# Python RegEx

A RegEx, or Regular Expression, is a sequence of characters that forms a search pattern.

RegEx can be used to check if a string contains the specified search pattern.

---



RegEx Module

Python has a **built-in package called re**, which can be used to work with Regular Expressions.

Import the re module:

---



In [0]:
import re

**RegEx in Python**

When you have imported the **re** module, you can start using regular expressions:

---



In [0]:
import re

txt = "The rain in Spain"
x = re.search("^The.*Spain$", txt)

if (x):
  print("YES! We have a match!")
else:
  print("No match")

YES! We have a match!


**RegEx Functions**

The re module offers a set of functions that allows us to search a string for a match:

---

**Function	Description**

---

**findall **       -> 	Returns a list containing all matches

**search  **     -> 	Returns a Match object if there is a match anywhere in the string

**split	 **       ->    Returns a list where the string has been split at each match

**sub  **   ->    	Replaces one or many matches with a string

In [0]:
import re

#Return a list containing every occurrence of "ai":

str = "The rain in Spain"
x = re.findall("ai", str)
print(x)

['ai', 'ai']


The list contains the matches in the order they are found.

If no matches are found, an empty list is returned:

In [0]:
import re

str = "The rain in Spain"
x = re.findall("Portugal", str)
print(x)

if (x):
  print("Yes, there is at least one match!")
else:
  print("No match")


[]
No match


**The search() Function**

The search() function searches the string for a match, and returns a Match object if there is a match.

If there is more than one match, only the first occurrence of the match will be returned:

---

Search for the first white-space character in the string:

In [0]:
import re

str = "The rain in Spain"
x = re.search("\s", str)

print("The first white-space character is located in position:", x.start())
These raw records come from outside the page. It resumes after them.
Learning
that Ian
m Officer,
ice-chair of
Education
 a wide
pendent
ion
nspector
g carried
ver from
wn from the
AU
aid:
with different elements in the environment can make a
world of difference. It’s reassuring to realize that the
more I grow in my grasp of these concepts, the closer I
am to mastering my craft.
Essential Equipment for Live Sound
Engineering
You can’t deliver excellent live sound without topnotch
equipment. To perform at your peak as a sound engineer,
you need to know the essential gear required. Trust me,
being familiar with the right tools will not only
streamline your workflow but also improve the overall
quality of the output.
The first white-space character is located in position: 3


If no matches are found, the value** None** is returned:

---

Make a search that returns no match:

In [0]:
import re

str = "The rain in Spain"
x = re.search("Portugal", str)
print(x)

None


**The split() Function**

The split() function returns a list where the string has been split at each match:


---

Split at each white-space character:

In [0]:
import re

str = "The rain in Spain"
x = re.split("\s", str)
print(x)

['The', 'rain', 'in', 'Spain']


You can control the number of occurrences by specifying the maxsplit parameter:

---
Split the string only at the first occurrence:

In [0]:
import re

str = "The rain in Spain"
x = re.split("\s", str, 1)
print(x)

['The', 'rain in Spain']


**The sub() Function**

The sub() function replaces the matches with the text of your choice:

---

**Example:**
Replace every white-space character with the number 9:

In [0]:
import re

str = "The rain in Spain"
x = re.sub("\s", "9", str)
print(x)

The9rain9in9Spain


You can control the number of replacements by specifying the count parameter:

---

**Example:**
Replace the first 2 occurrences:

In [0]:
import re

str = "The rain in Spain"
x = re.sub("\s", "9", str, 2)
print(x)

The9rain9in Spain


**Match Object**

A Match Object is an object containing information about the search and the result.

---

**Note:** If there are no match, the value None will be returned, instead of the Match Object.

---
**Example: **Do a search that will return a Match Object:

In [0]:
import re

str = "The rain in Spain"
x = re.search("ai", str)
print(x) #this will print an object

<_sre.SRE_Match object; span=(5, 7), match='ai'>


**The Match object has properties and methods used to retrieve information about the search, and the result:**

**.span()** -> returns a tuple containing the start-, and end positions of the match.

**.string** -> returns the string passed into the function

**.group()** -> returns the part of the string where there was a match

---

**Example: **
Print the position (start- and end-position) of the first match occurrence.

The regular expression looks for any words that starts with an upper case "S":



In [0]:
import re

str = "The rain in Spain"
x = re.search(r"\bS\w+", str)
print(x.span())

(12, 17)


**Example:**
Print the string passed into the function:

In [0]:
import re

str = "The rain in Spain"
x = re.search(r"\bS\w+", str)
print(x.string)

The rain in Spain


**Example:**
Print the part of the string where there was a match.

The regular expression looks for any words that starts with an upper case "S":

In [0]:
import re

str = "The rain in Spain"
x = re.search(r"\bS\w+", str)
print(x.group())

Spain


**Note: **If there are no match, the value None will be returned, instead of the Match Object.